### Task input

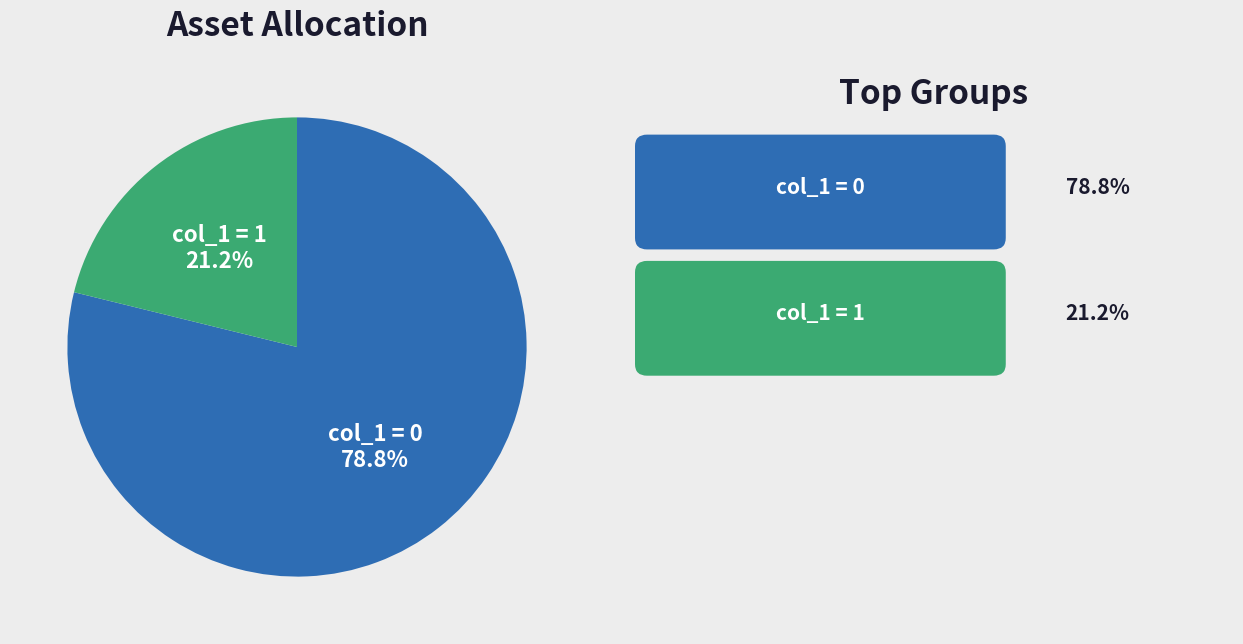

Does any single category account for the majority?

Yes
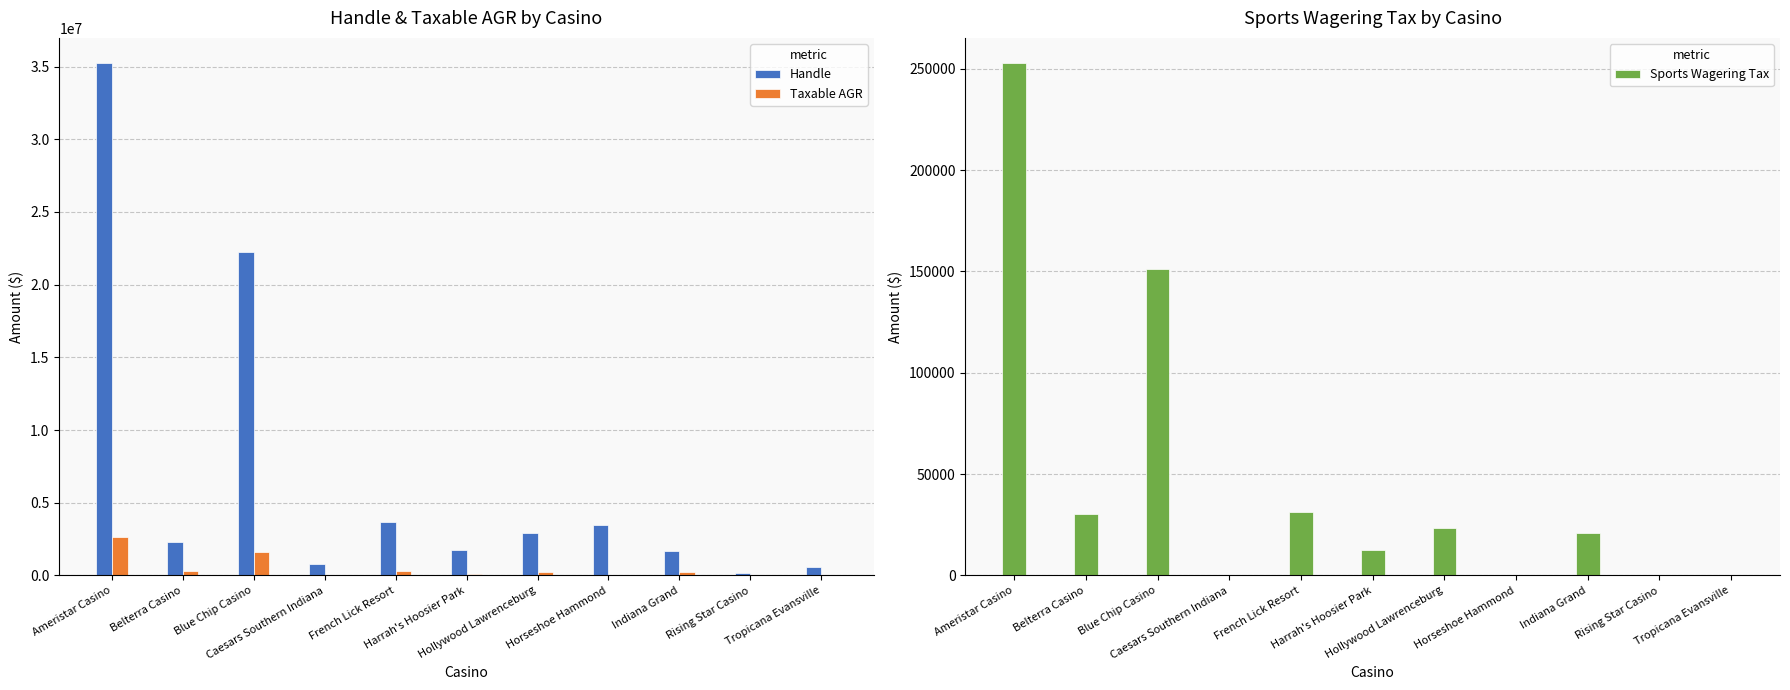

Rank the categories by Taxable AGR value from highest to lowest.

Ameristar Casino, Blue Chip Casino, French Lick Resort, Belterra Casino, Hollywood Lawrenceburg, Indiana Grand, Harrah's Hoosier Park, Caesars Southern Indiana, Horseshoe Hammond, Rising Star Casino, Tropicana Evansville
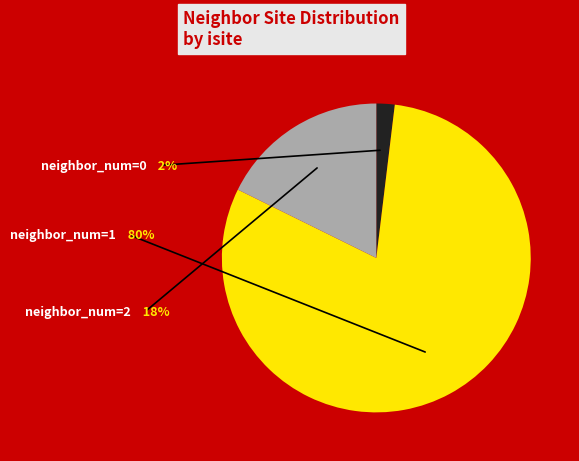

Is there any slice that represents more than half of the pie?

Yes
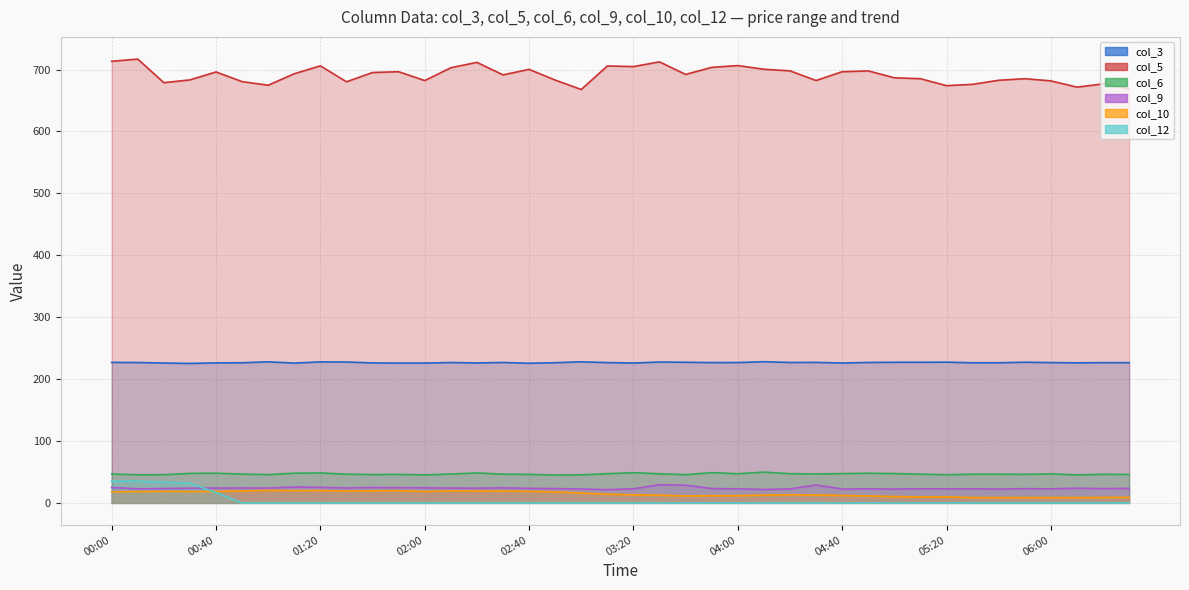

Reading left to right, extract all data points from this chart.

col_3: 00:00=227.0	00:10=226.8	00:20=226.0	00:30=225.3	00:40=226.2	00:50=226.4	01:00=227.9	01:10=225.9	01:20=227.8	01:30=227.6	01:40=226.2	01:50=225.9	02:00=225.9	02:10=226.8	02:20=226.1	02:30=226.9	02:40=225.6	02:50=226.5	03:00=227.9	03:10=226.7	03:20=226.0	03:30=227.6	03:40=227.2	03:50=226.7	04:00=226.8	04:10=228.1	04:20=226.9	04:30=227.0	04:40=226.0	04:50=226.9	05:00=227.2	05:10=227.2	05:20=227.4	05:30=226.4	05:40=226.4	05:50=227.3	06:00=226.7	06:10=226.3	06:20=226.6	06:30=226.6
col_5: 00:00=713.3	00:10=716.9	00:20=678.8	00:30=683.3	00:40=696.1	00:50=680.5	01:00=674.7	01:10=693.2	01:20=706.0	01:30=680.2	01:40=695.2	01:50=696.5	02:00=682.2	02:10=702.9	02:20=711.6	02:30=691.4	02:40=700.3	02:50=683.0	03:00=667.8	03:10=705.8	03:20=704.8	03:30=712.4	03:40=692.1	03:50=703.5	04:00=706.4	04:10=700.5	04:20=697.9	04:30=682.3	04:40=696.5	04:50=697.8	05:00=686.7	05:10=685.2	05:20=674.0	05:30=676.1	05:40=682.7	05:50=685.2	06:00=681.7	06:10=671.6	06:20=676.8	06:30=669.1
col_6: 00:00=46.7	00:10=45.5	00:20=45.6	00:30=47.7	00:40=48.0	00:50=46.6	01:00=45.7	01:10=48.0	01:20=48.4	01:30=46.5	01:40=45.8	01:50=46.1	02:00=45.3	02:10=46.7	02:20=48.4	02:30=46.5	02:40=46.1	02:50=45.0	03:00=45.4	03:10=47.3	03:20=48.8	03:30=47.1	03:40=45.7	03:50=48.9	04:00=47.2	04:10=49.8	04:20=47.2	04:30=46.8	04:40=47.4	04:50=47.9	05:00=47.5	05:10=46.4	05:20=45.6	05:30=46.5	05:40=46.5	05:50=46.2	06:00=46.9	06:10=45.3	06:20=46.3	06:30=45.9
col_9: 00:00=24.9	00:10=22.8	00:20=23.2	00:30=23.8	00:40=24.0	00:50=24.2	01:00=24.1	01:10=25.7	01:20=25.2	01:30=24.1	01:40=25.0	01:50=24.6	02:00=24.4	02:10=24.0	02:20=23.8	02:30=24.4	02:40=23.5	02:50=23.2	03:00=22.5	03:10=21.5	03:20=22.8	03:30=29.4	03:40=28.6	03:50=23.2	04:00=22.9	04:10=21.7	04:20=22.7	04:30=28.9	04:40=22.5	04:50=22.7	05:00=22.4	05:10=22.9	05:20=22.8	05:30=22.8	05:40=22.4	05:50=23.1	06:00=22.8	06:10=23.8	06:20=23.1	06:30=23.6
col_10: 00:00=17.9	00:10=18.3	00:20=18.7	00:30=18.4	00:40=18.6	00:50=19.4	01:00=20.1	01:10=19.8	01:20=19.9	01:30=19.3	01:40=19.6	01:50=19.8	02:00=18.4	02:10=19.5	02:20=19.2	02:30=19.2	02:40=18.7	02:50=17.8	03:00=16.0	03:10=14.1	03:20=13.2	03:30=12.5	03:40=11.3	03:50=11.7	04:00=11.7	04:10=12.7	04:20=13.2	04:30=12.9	04:40=12.0	04:50=11.3	05:00=10.3	05:10=9.6	05:20=9.7	05:30=8.7	05:40=8.7	05:50=8.7	06:00=8.7	06:10=8.7	06:20=8.8	06:30=9.1
col_12: 00:00=35.5	00:10=35.0	00:20=33.5	00:30=31.9	00:40=16.8	00:50=0.0	01:00=0.0	01:10=0.0	01:20=0.0	01:30=0.0	01:40=0.0	01:50=0.0	02:00=0.0	02:10=0.0	02:20=0.0	02:30=0.0	02:40=0.0	02:50=0.0	03:00=0.0	03:10=0.0	03:20=0.0	03:30=0.0	03:40=0.0	03:50=0.0	04:00=0.0	04:10=0.0	04:20=0.0	04:30=0.0	04:40=0.0	04:50=0.0	05:00=0.0	05:10=0.0	05:20=0.0	05:30=0.0	05:40=0.0	05:50=0.0	06:00=0.0	06:10=0.0	06:20=0.0	06:30=0.0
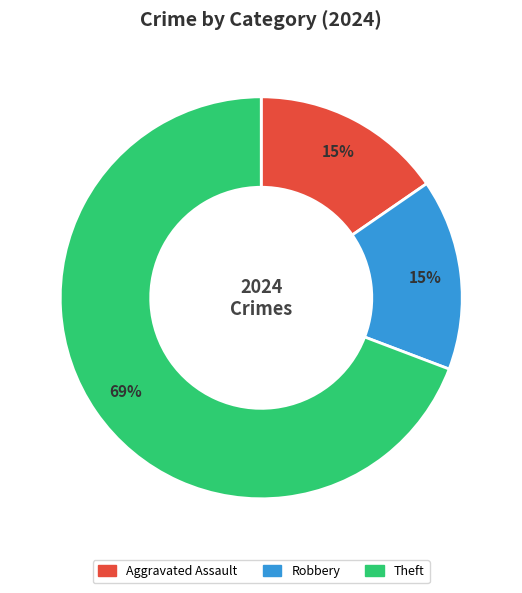

Is there any slice that represents more than half of the pie?

Yes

######

▸ Exercise brief: Reproduce the records from the start through the line containing "Reading left to", replacing "slice" with "segment" and leaving all other text unchanged. Omit the pictures from your answer.

▸ Answer for this exercise:
Does any single category account for the majority?

Yes

Rank the categories by Taxable AGR value from highest to lowest.

Ameristar Casino, Blue Chip Casino, French Lick Resort, Belterra Casino, Hollywood Lawrenceburg, Indiana Grand, Harrah's Hoosier Park, Caesars Southern Indiana, Horseshoe Hammond, Rising Star Casino, Tropicana Evansville

Is there any segment that represents more than half of the pie?

Yes

Reading left to right, extract all data points from this chart.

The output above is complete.